Previous | Next --- Slide 24 of 31
Back to Lecture Thumbnails
kayvonf

Question: Can someone summarize how the partitioning of source RDDs can affect the cost of the join transformation? How does your answer motivate the partitionBy operation described on the next slide?

ghawk

In the first case on top of the slide, the data is not partitioned consistently across the two RDDs A and B. For example, the key "Bob" appears in RDD_A in part0, but the same key appears in part3 for RDD_B. A join operation would hence require a network communication operation, where the key Bob from RDD_B's part3 partition is moved to the node where part0 resides. This would be fairly expensive as it can lead to $n^2$ network messages, for a join operation on $n$ keys.

We can instead partition the two RDDs, using the same partitioner on the keys of the RDDs. This will ensure that data of the two RDDs with same keys will reside in the same partition (or node). This will help avoiding the network communication overhead, and speed up the join operations by reducing communication.

This approach is very similar to the HashPartitioner used in the next slide, as the next slide also uses the same partitioner for the partitionBy() function for both the RDDs.

Kapteyn

In both cases on this slide it seems like RDD_C is inheriting the partitioning rule of RDD_A.

The code on the next slide specifies the partitioning rule for "ClientViewPartitioned" and "MobileViewPartitioned" which get joined into "joined". But no where does it specify the partitioning rule to use for the joined RDD.

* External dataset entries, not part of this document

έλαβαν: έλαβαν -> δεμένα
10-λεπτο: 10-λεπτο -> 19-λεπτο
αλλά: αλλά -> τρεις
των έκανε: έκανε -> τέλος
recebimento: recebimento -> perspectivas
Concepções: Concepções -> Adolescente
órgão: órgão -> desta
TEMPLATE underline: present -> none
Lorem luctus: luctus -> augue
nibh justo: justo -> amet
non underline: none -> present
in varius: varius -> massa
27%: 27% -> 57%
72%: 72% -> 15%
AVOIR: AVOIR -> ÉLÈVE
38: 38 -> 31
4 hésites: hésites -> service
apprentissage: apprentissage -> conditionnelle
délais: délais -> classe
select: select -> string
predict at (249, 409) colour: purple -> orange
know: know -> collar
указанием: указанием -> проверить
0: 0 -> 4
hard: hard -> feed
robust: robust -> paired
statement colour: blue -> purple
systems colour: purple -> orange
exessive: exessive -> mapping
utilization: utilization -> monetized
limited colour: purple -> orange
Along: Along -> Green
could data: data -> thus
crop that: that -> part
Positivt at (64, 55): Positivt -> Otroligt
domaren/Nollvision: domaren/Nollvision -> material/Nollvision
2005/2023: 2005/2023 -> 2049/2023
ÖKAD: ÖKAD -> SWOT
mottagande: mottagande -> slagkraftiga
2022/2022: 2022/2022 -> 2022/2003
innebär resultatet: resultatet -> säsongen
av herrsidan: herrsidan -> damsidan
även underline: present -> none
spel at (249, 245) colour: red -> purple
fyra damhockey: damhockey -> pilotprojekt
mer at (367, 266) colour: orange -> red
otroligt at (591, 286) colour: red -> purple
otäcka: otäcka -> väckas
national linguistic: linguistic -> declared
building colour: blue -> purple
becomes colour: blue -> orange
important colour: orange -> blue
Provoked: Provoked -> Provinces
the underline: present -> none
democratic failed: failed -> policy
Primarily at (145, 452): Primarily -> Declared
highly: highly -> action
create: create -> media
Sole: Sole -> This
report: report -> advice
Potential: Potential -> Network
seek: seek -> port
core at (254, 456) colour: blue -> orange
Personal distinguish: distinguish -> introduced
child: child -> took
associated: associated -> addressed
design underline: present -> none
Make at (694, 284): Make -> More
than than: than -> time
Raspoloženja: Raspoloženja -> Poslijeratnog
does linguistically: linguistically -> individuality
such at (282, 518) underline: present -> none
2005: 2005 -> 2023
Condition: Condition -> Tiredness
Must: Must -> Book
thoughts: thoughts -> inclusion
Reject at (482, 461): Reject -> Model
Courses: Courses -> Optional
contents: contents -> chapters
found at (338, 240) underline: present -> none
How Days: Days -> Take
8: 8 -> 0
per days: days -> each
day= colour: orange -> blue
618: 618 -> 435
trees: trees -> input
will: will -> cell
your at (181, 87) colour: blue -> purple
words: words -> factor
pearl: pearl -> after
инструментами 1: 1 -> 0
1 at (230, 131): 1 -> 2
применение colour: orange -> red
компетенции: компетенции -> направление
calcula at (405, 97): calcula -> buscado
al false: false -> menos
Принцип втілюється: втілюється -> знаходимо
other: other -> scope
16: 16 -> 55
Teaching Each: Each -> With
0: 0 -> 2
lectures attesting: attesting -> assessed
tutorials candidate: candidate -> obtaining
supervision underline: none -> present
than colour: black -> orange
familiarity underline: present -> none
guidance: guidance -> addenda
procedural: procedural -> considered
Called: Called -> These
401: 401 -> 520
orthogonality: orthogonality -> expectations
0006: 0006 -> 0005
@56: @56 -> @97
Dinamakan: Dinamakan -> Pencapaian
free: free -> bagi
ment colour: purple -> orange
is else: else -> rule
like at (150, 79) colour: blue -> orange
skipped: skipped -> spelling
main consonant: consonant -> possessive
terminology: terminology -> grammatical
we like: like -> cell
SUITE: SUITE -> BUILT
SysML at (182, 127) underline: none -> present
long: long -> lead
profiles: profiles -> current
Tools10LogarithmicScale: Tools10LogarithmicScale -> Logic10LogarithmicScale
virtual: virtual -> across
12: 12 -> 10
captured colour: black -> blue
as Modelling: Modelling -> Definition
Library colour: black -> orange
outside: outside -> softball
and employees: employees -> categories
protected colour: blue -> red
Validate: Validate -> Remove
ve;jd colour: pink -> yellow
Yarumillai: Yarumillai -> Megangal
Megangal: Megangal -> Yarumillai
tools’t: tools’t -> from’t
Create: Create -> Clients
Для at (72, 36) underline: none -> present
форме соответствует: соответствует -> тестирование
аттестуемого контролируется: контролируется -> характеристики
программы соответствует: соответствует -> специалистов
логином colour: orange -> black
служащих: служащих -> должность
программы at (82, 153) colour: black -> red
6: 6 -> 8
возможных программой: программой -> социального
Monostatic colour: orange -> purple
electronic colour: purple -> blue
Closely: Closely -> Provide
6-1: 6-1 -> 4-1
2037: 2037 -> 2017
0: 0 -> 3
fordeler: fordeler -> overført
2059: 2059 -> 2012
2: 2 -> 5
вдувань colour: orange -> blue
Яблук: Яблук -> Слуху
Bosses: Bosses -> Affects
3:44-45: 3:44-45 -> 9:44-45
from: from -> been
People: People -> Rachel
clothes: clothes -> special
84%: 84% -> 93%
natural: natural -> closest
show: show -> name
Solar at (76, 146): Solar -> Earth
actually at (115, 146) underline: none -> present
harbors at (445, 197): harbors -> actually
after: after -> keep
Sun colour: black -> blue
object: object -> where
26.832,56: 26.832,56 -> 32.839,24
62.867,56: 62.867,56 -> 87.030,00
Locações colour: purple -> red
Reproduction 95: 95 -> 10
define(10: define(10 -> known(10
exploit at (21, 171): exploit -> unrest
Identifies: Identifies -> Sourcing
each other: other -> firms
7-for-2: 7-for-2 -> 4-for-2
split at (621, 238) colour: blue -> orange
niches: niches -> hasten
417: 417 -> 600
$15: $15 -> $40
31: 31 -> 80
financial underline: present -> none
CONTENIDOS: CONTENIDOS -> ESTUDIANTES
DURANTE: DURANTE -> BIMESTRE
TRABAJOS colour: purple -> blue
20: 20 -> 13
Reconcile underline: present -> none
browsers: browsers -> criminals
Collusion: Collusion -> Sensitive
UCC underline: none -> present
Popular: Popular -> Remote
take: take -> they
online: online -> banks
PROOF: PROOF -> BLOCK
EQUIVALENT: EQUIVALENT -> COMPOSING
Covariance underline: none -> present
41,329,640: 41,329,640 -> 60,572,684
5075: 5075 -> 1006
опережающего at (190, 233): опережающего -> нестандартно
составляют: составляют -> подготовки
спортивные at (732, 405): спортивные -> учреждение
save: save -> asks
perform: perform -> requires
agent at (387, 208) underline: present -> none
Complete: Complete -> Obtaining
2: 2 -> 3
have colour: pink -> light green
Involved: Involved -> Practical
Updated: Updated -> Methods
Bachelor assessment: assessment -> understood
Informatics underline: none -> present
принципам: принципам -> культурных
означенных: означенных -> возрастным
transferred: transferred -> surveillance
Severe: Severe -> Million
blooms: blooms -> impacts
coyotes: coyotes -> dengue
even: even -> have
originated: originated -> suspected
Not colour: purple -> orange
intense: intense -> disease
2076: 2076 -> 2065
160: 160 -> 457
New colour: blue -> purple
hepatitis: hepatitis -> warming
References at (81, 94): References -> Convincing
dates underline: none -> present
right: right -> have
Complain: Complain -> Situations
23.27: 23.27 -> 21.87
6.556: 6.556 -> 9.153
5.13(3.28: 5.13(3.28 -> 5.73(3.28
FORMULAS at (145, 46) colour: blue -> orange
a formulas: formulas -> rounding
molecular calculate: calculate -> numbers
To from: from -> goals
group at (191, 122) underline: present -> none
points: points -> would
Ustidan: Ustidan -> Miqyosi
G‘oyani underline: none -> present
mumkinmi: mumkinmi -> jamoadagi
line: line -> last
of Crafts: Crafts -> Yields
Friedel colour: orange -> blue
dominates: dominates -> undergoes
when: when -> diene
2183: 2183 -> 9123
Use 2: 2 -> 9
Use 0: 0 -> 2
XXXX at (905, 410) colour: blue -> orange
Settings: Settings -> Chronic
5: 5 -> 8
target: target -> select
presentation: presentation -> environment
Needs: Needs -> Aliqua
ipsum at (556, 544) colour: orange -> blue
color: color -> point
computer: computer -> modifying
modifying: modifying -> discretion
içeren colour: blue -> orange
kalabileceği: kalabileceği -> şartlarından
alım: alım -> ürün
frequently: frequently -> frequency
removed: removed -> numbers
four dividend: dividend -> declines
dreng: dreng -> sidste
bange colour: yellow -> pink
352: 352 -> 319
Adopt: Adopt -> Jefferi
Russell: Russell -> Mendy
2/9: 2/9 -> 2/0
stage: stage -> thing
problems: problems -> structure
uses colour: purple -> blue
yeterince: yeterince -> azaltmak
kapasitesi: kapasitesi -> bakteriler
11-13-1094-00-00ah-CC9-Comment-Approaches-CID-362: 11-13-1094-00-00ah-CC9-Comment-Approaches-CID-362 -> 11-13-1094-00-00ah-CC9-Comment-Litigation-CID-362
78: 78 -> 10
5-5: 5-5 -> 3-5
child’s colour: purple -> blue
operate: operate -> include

In the case where the two RDDs getting joined share the same partitioning, it makes sense for the joined RDD to share the same partitioning, but in the top case on this slide, where the two RDDs getting joined do not share the same partitioning, how does Spark decide which partitioning rule to use? That of RDD_A or RDD_B?

Kapteyn

Actually I just realized that since you're calling RDD_A.join(RRD_B) you would use the partitioning rule of the caller.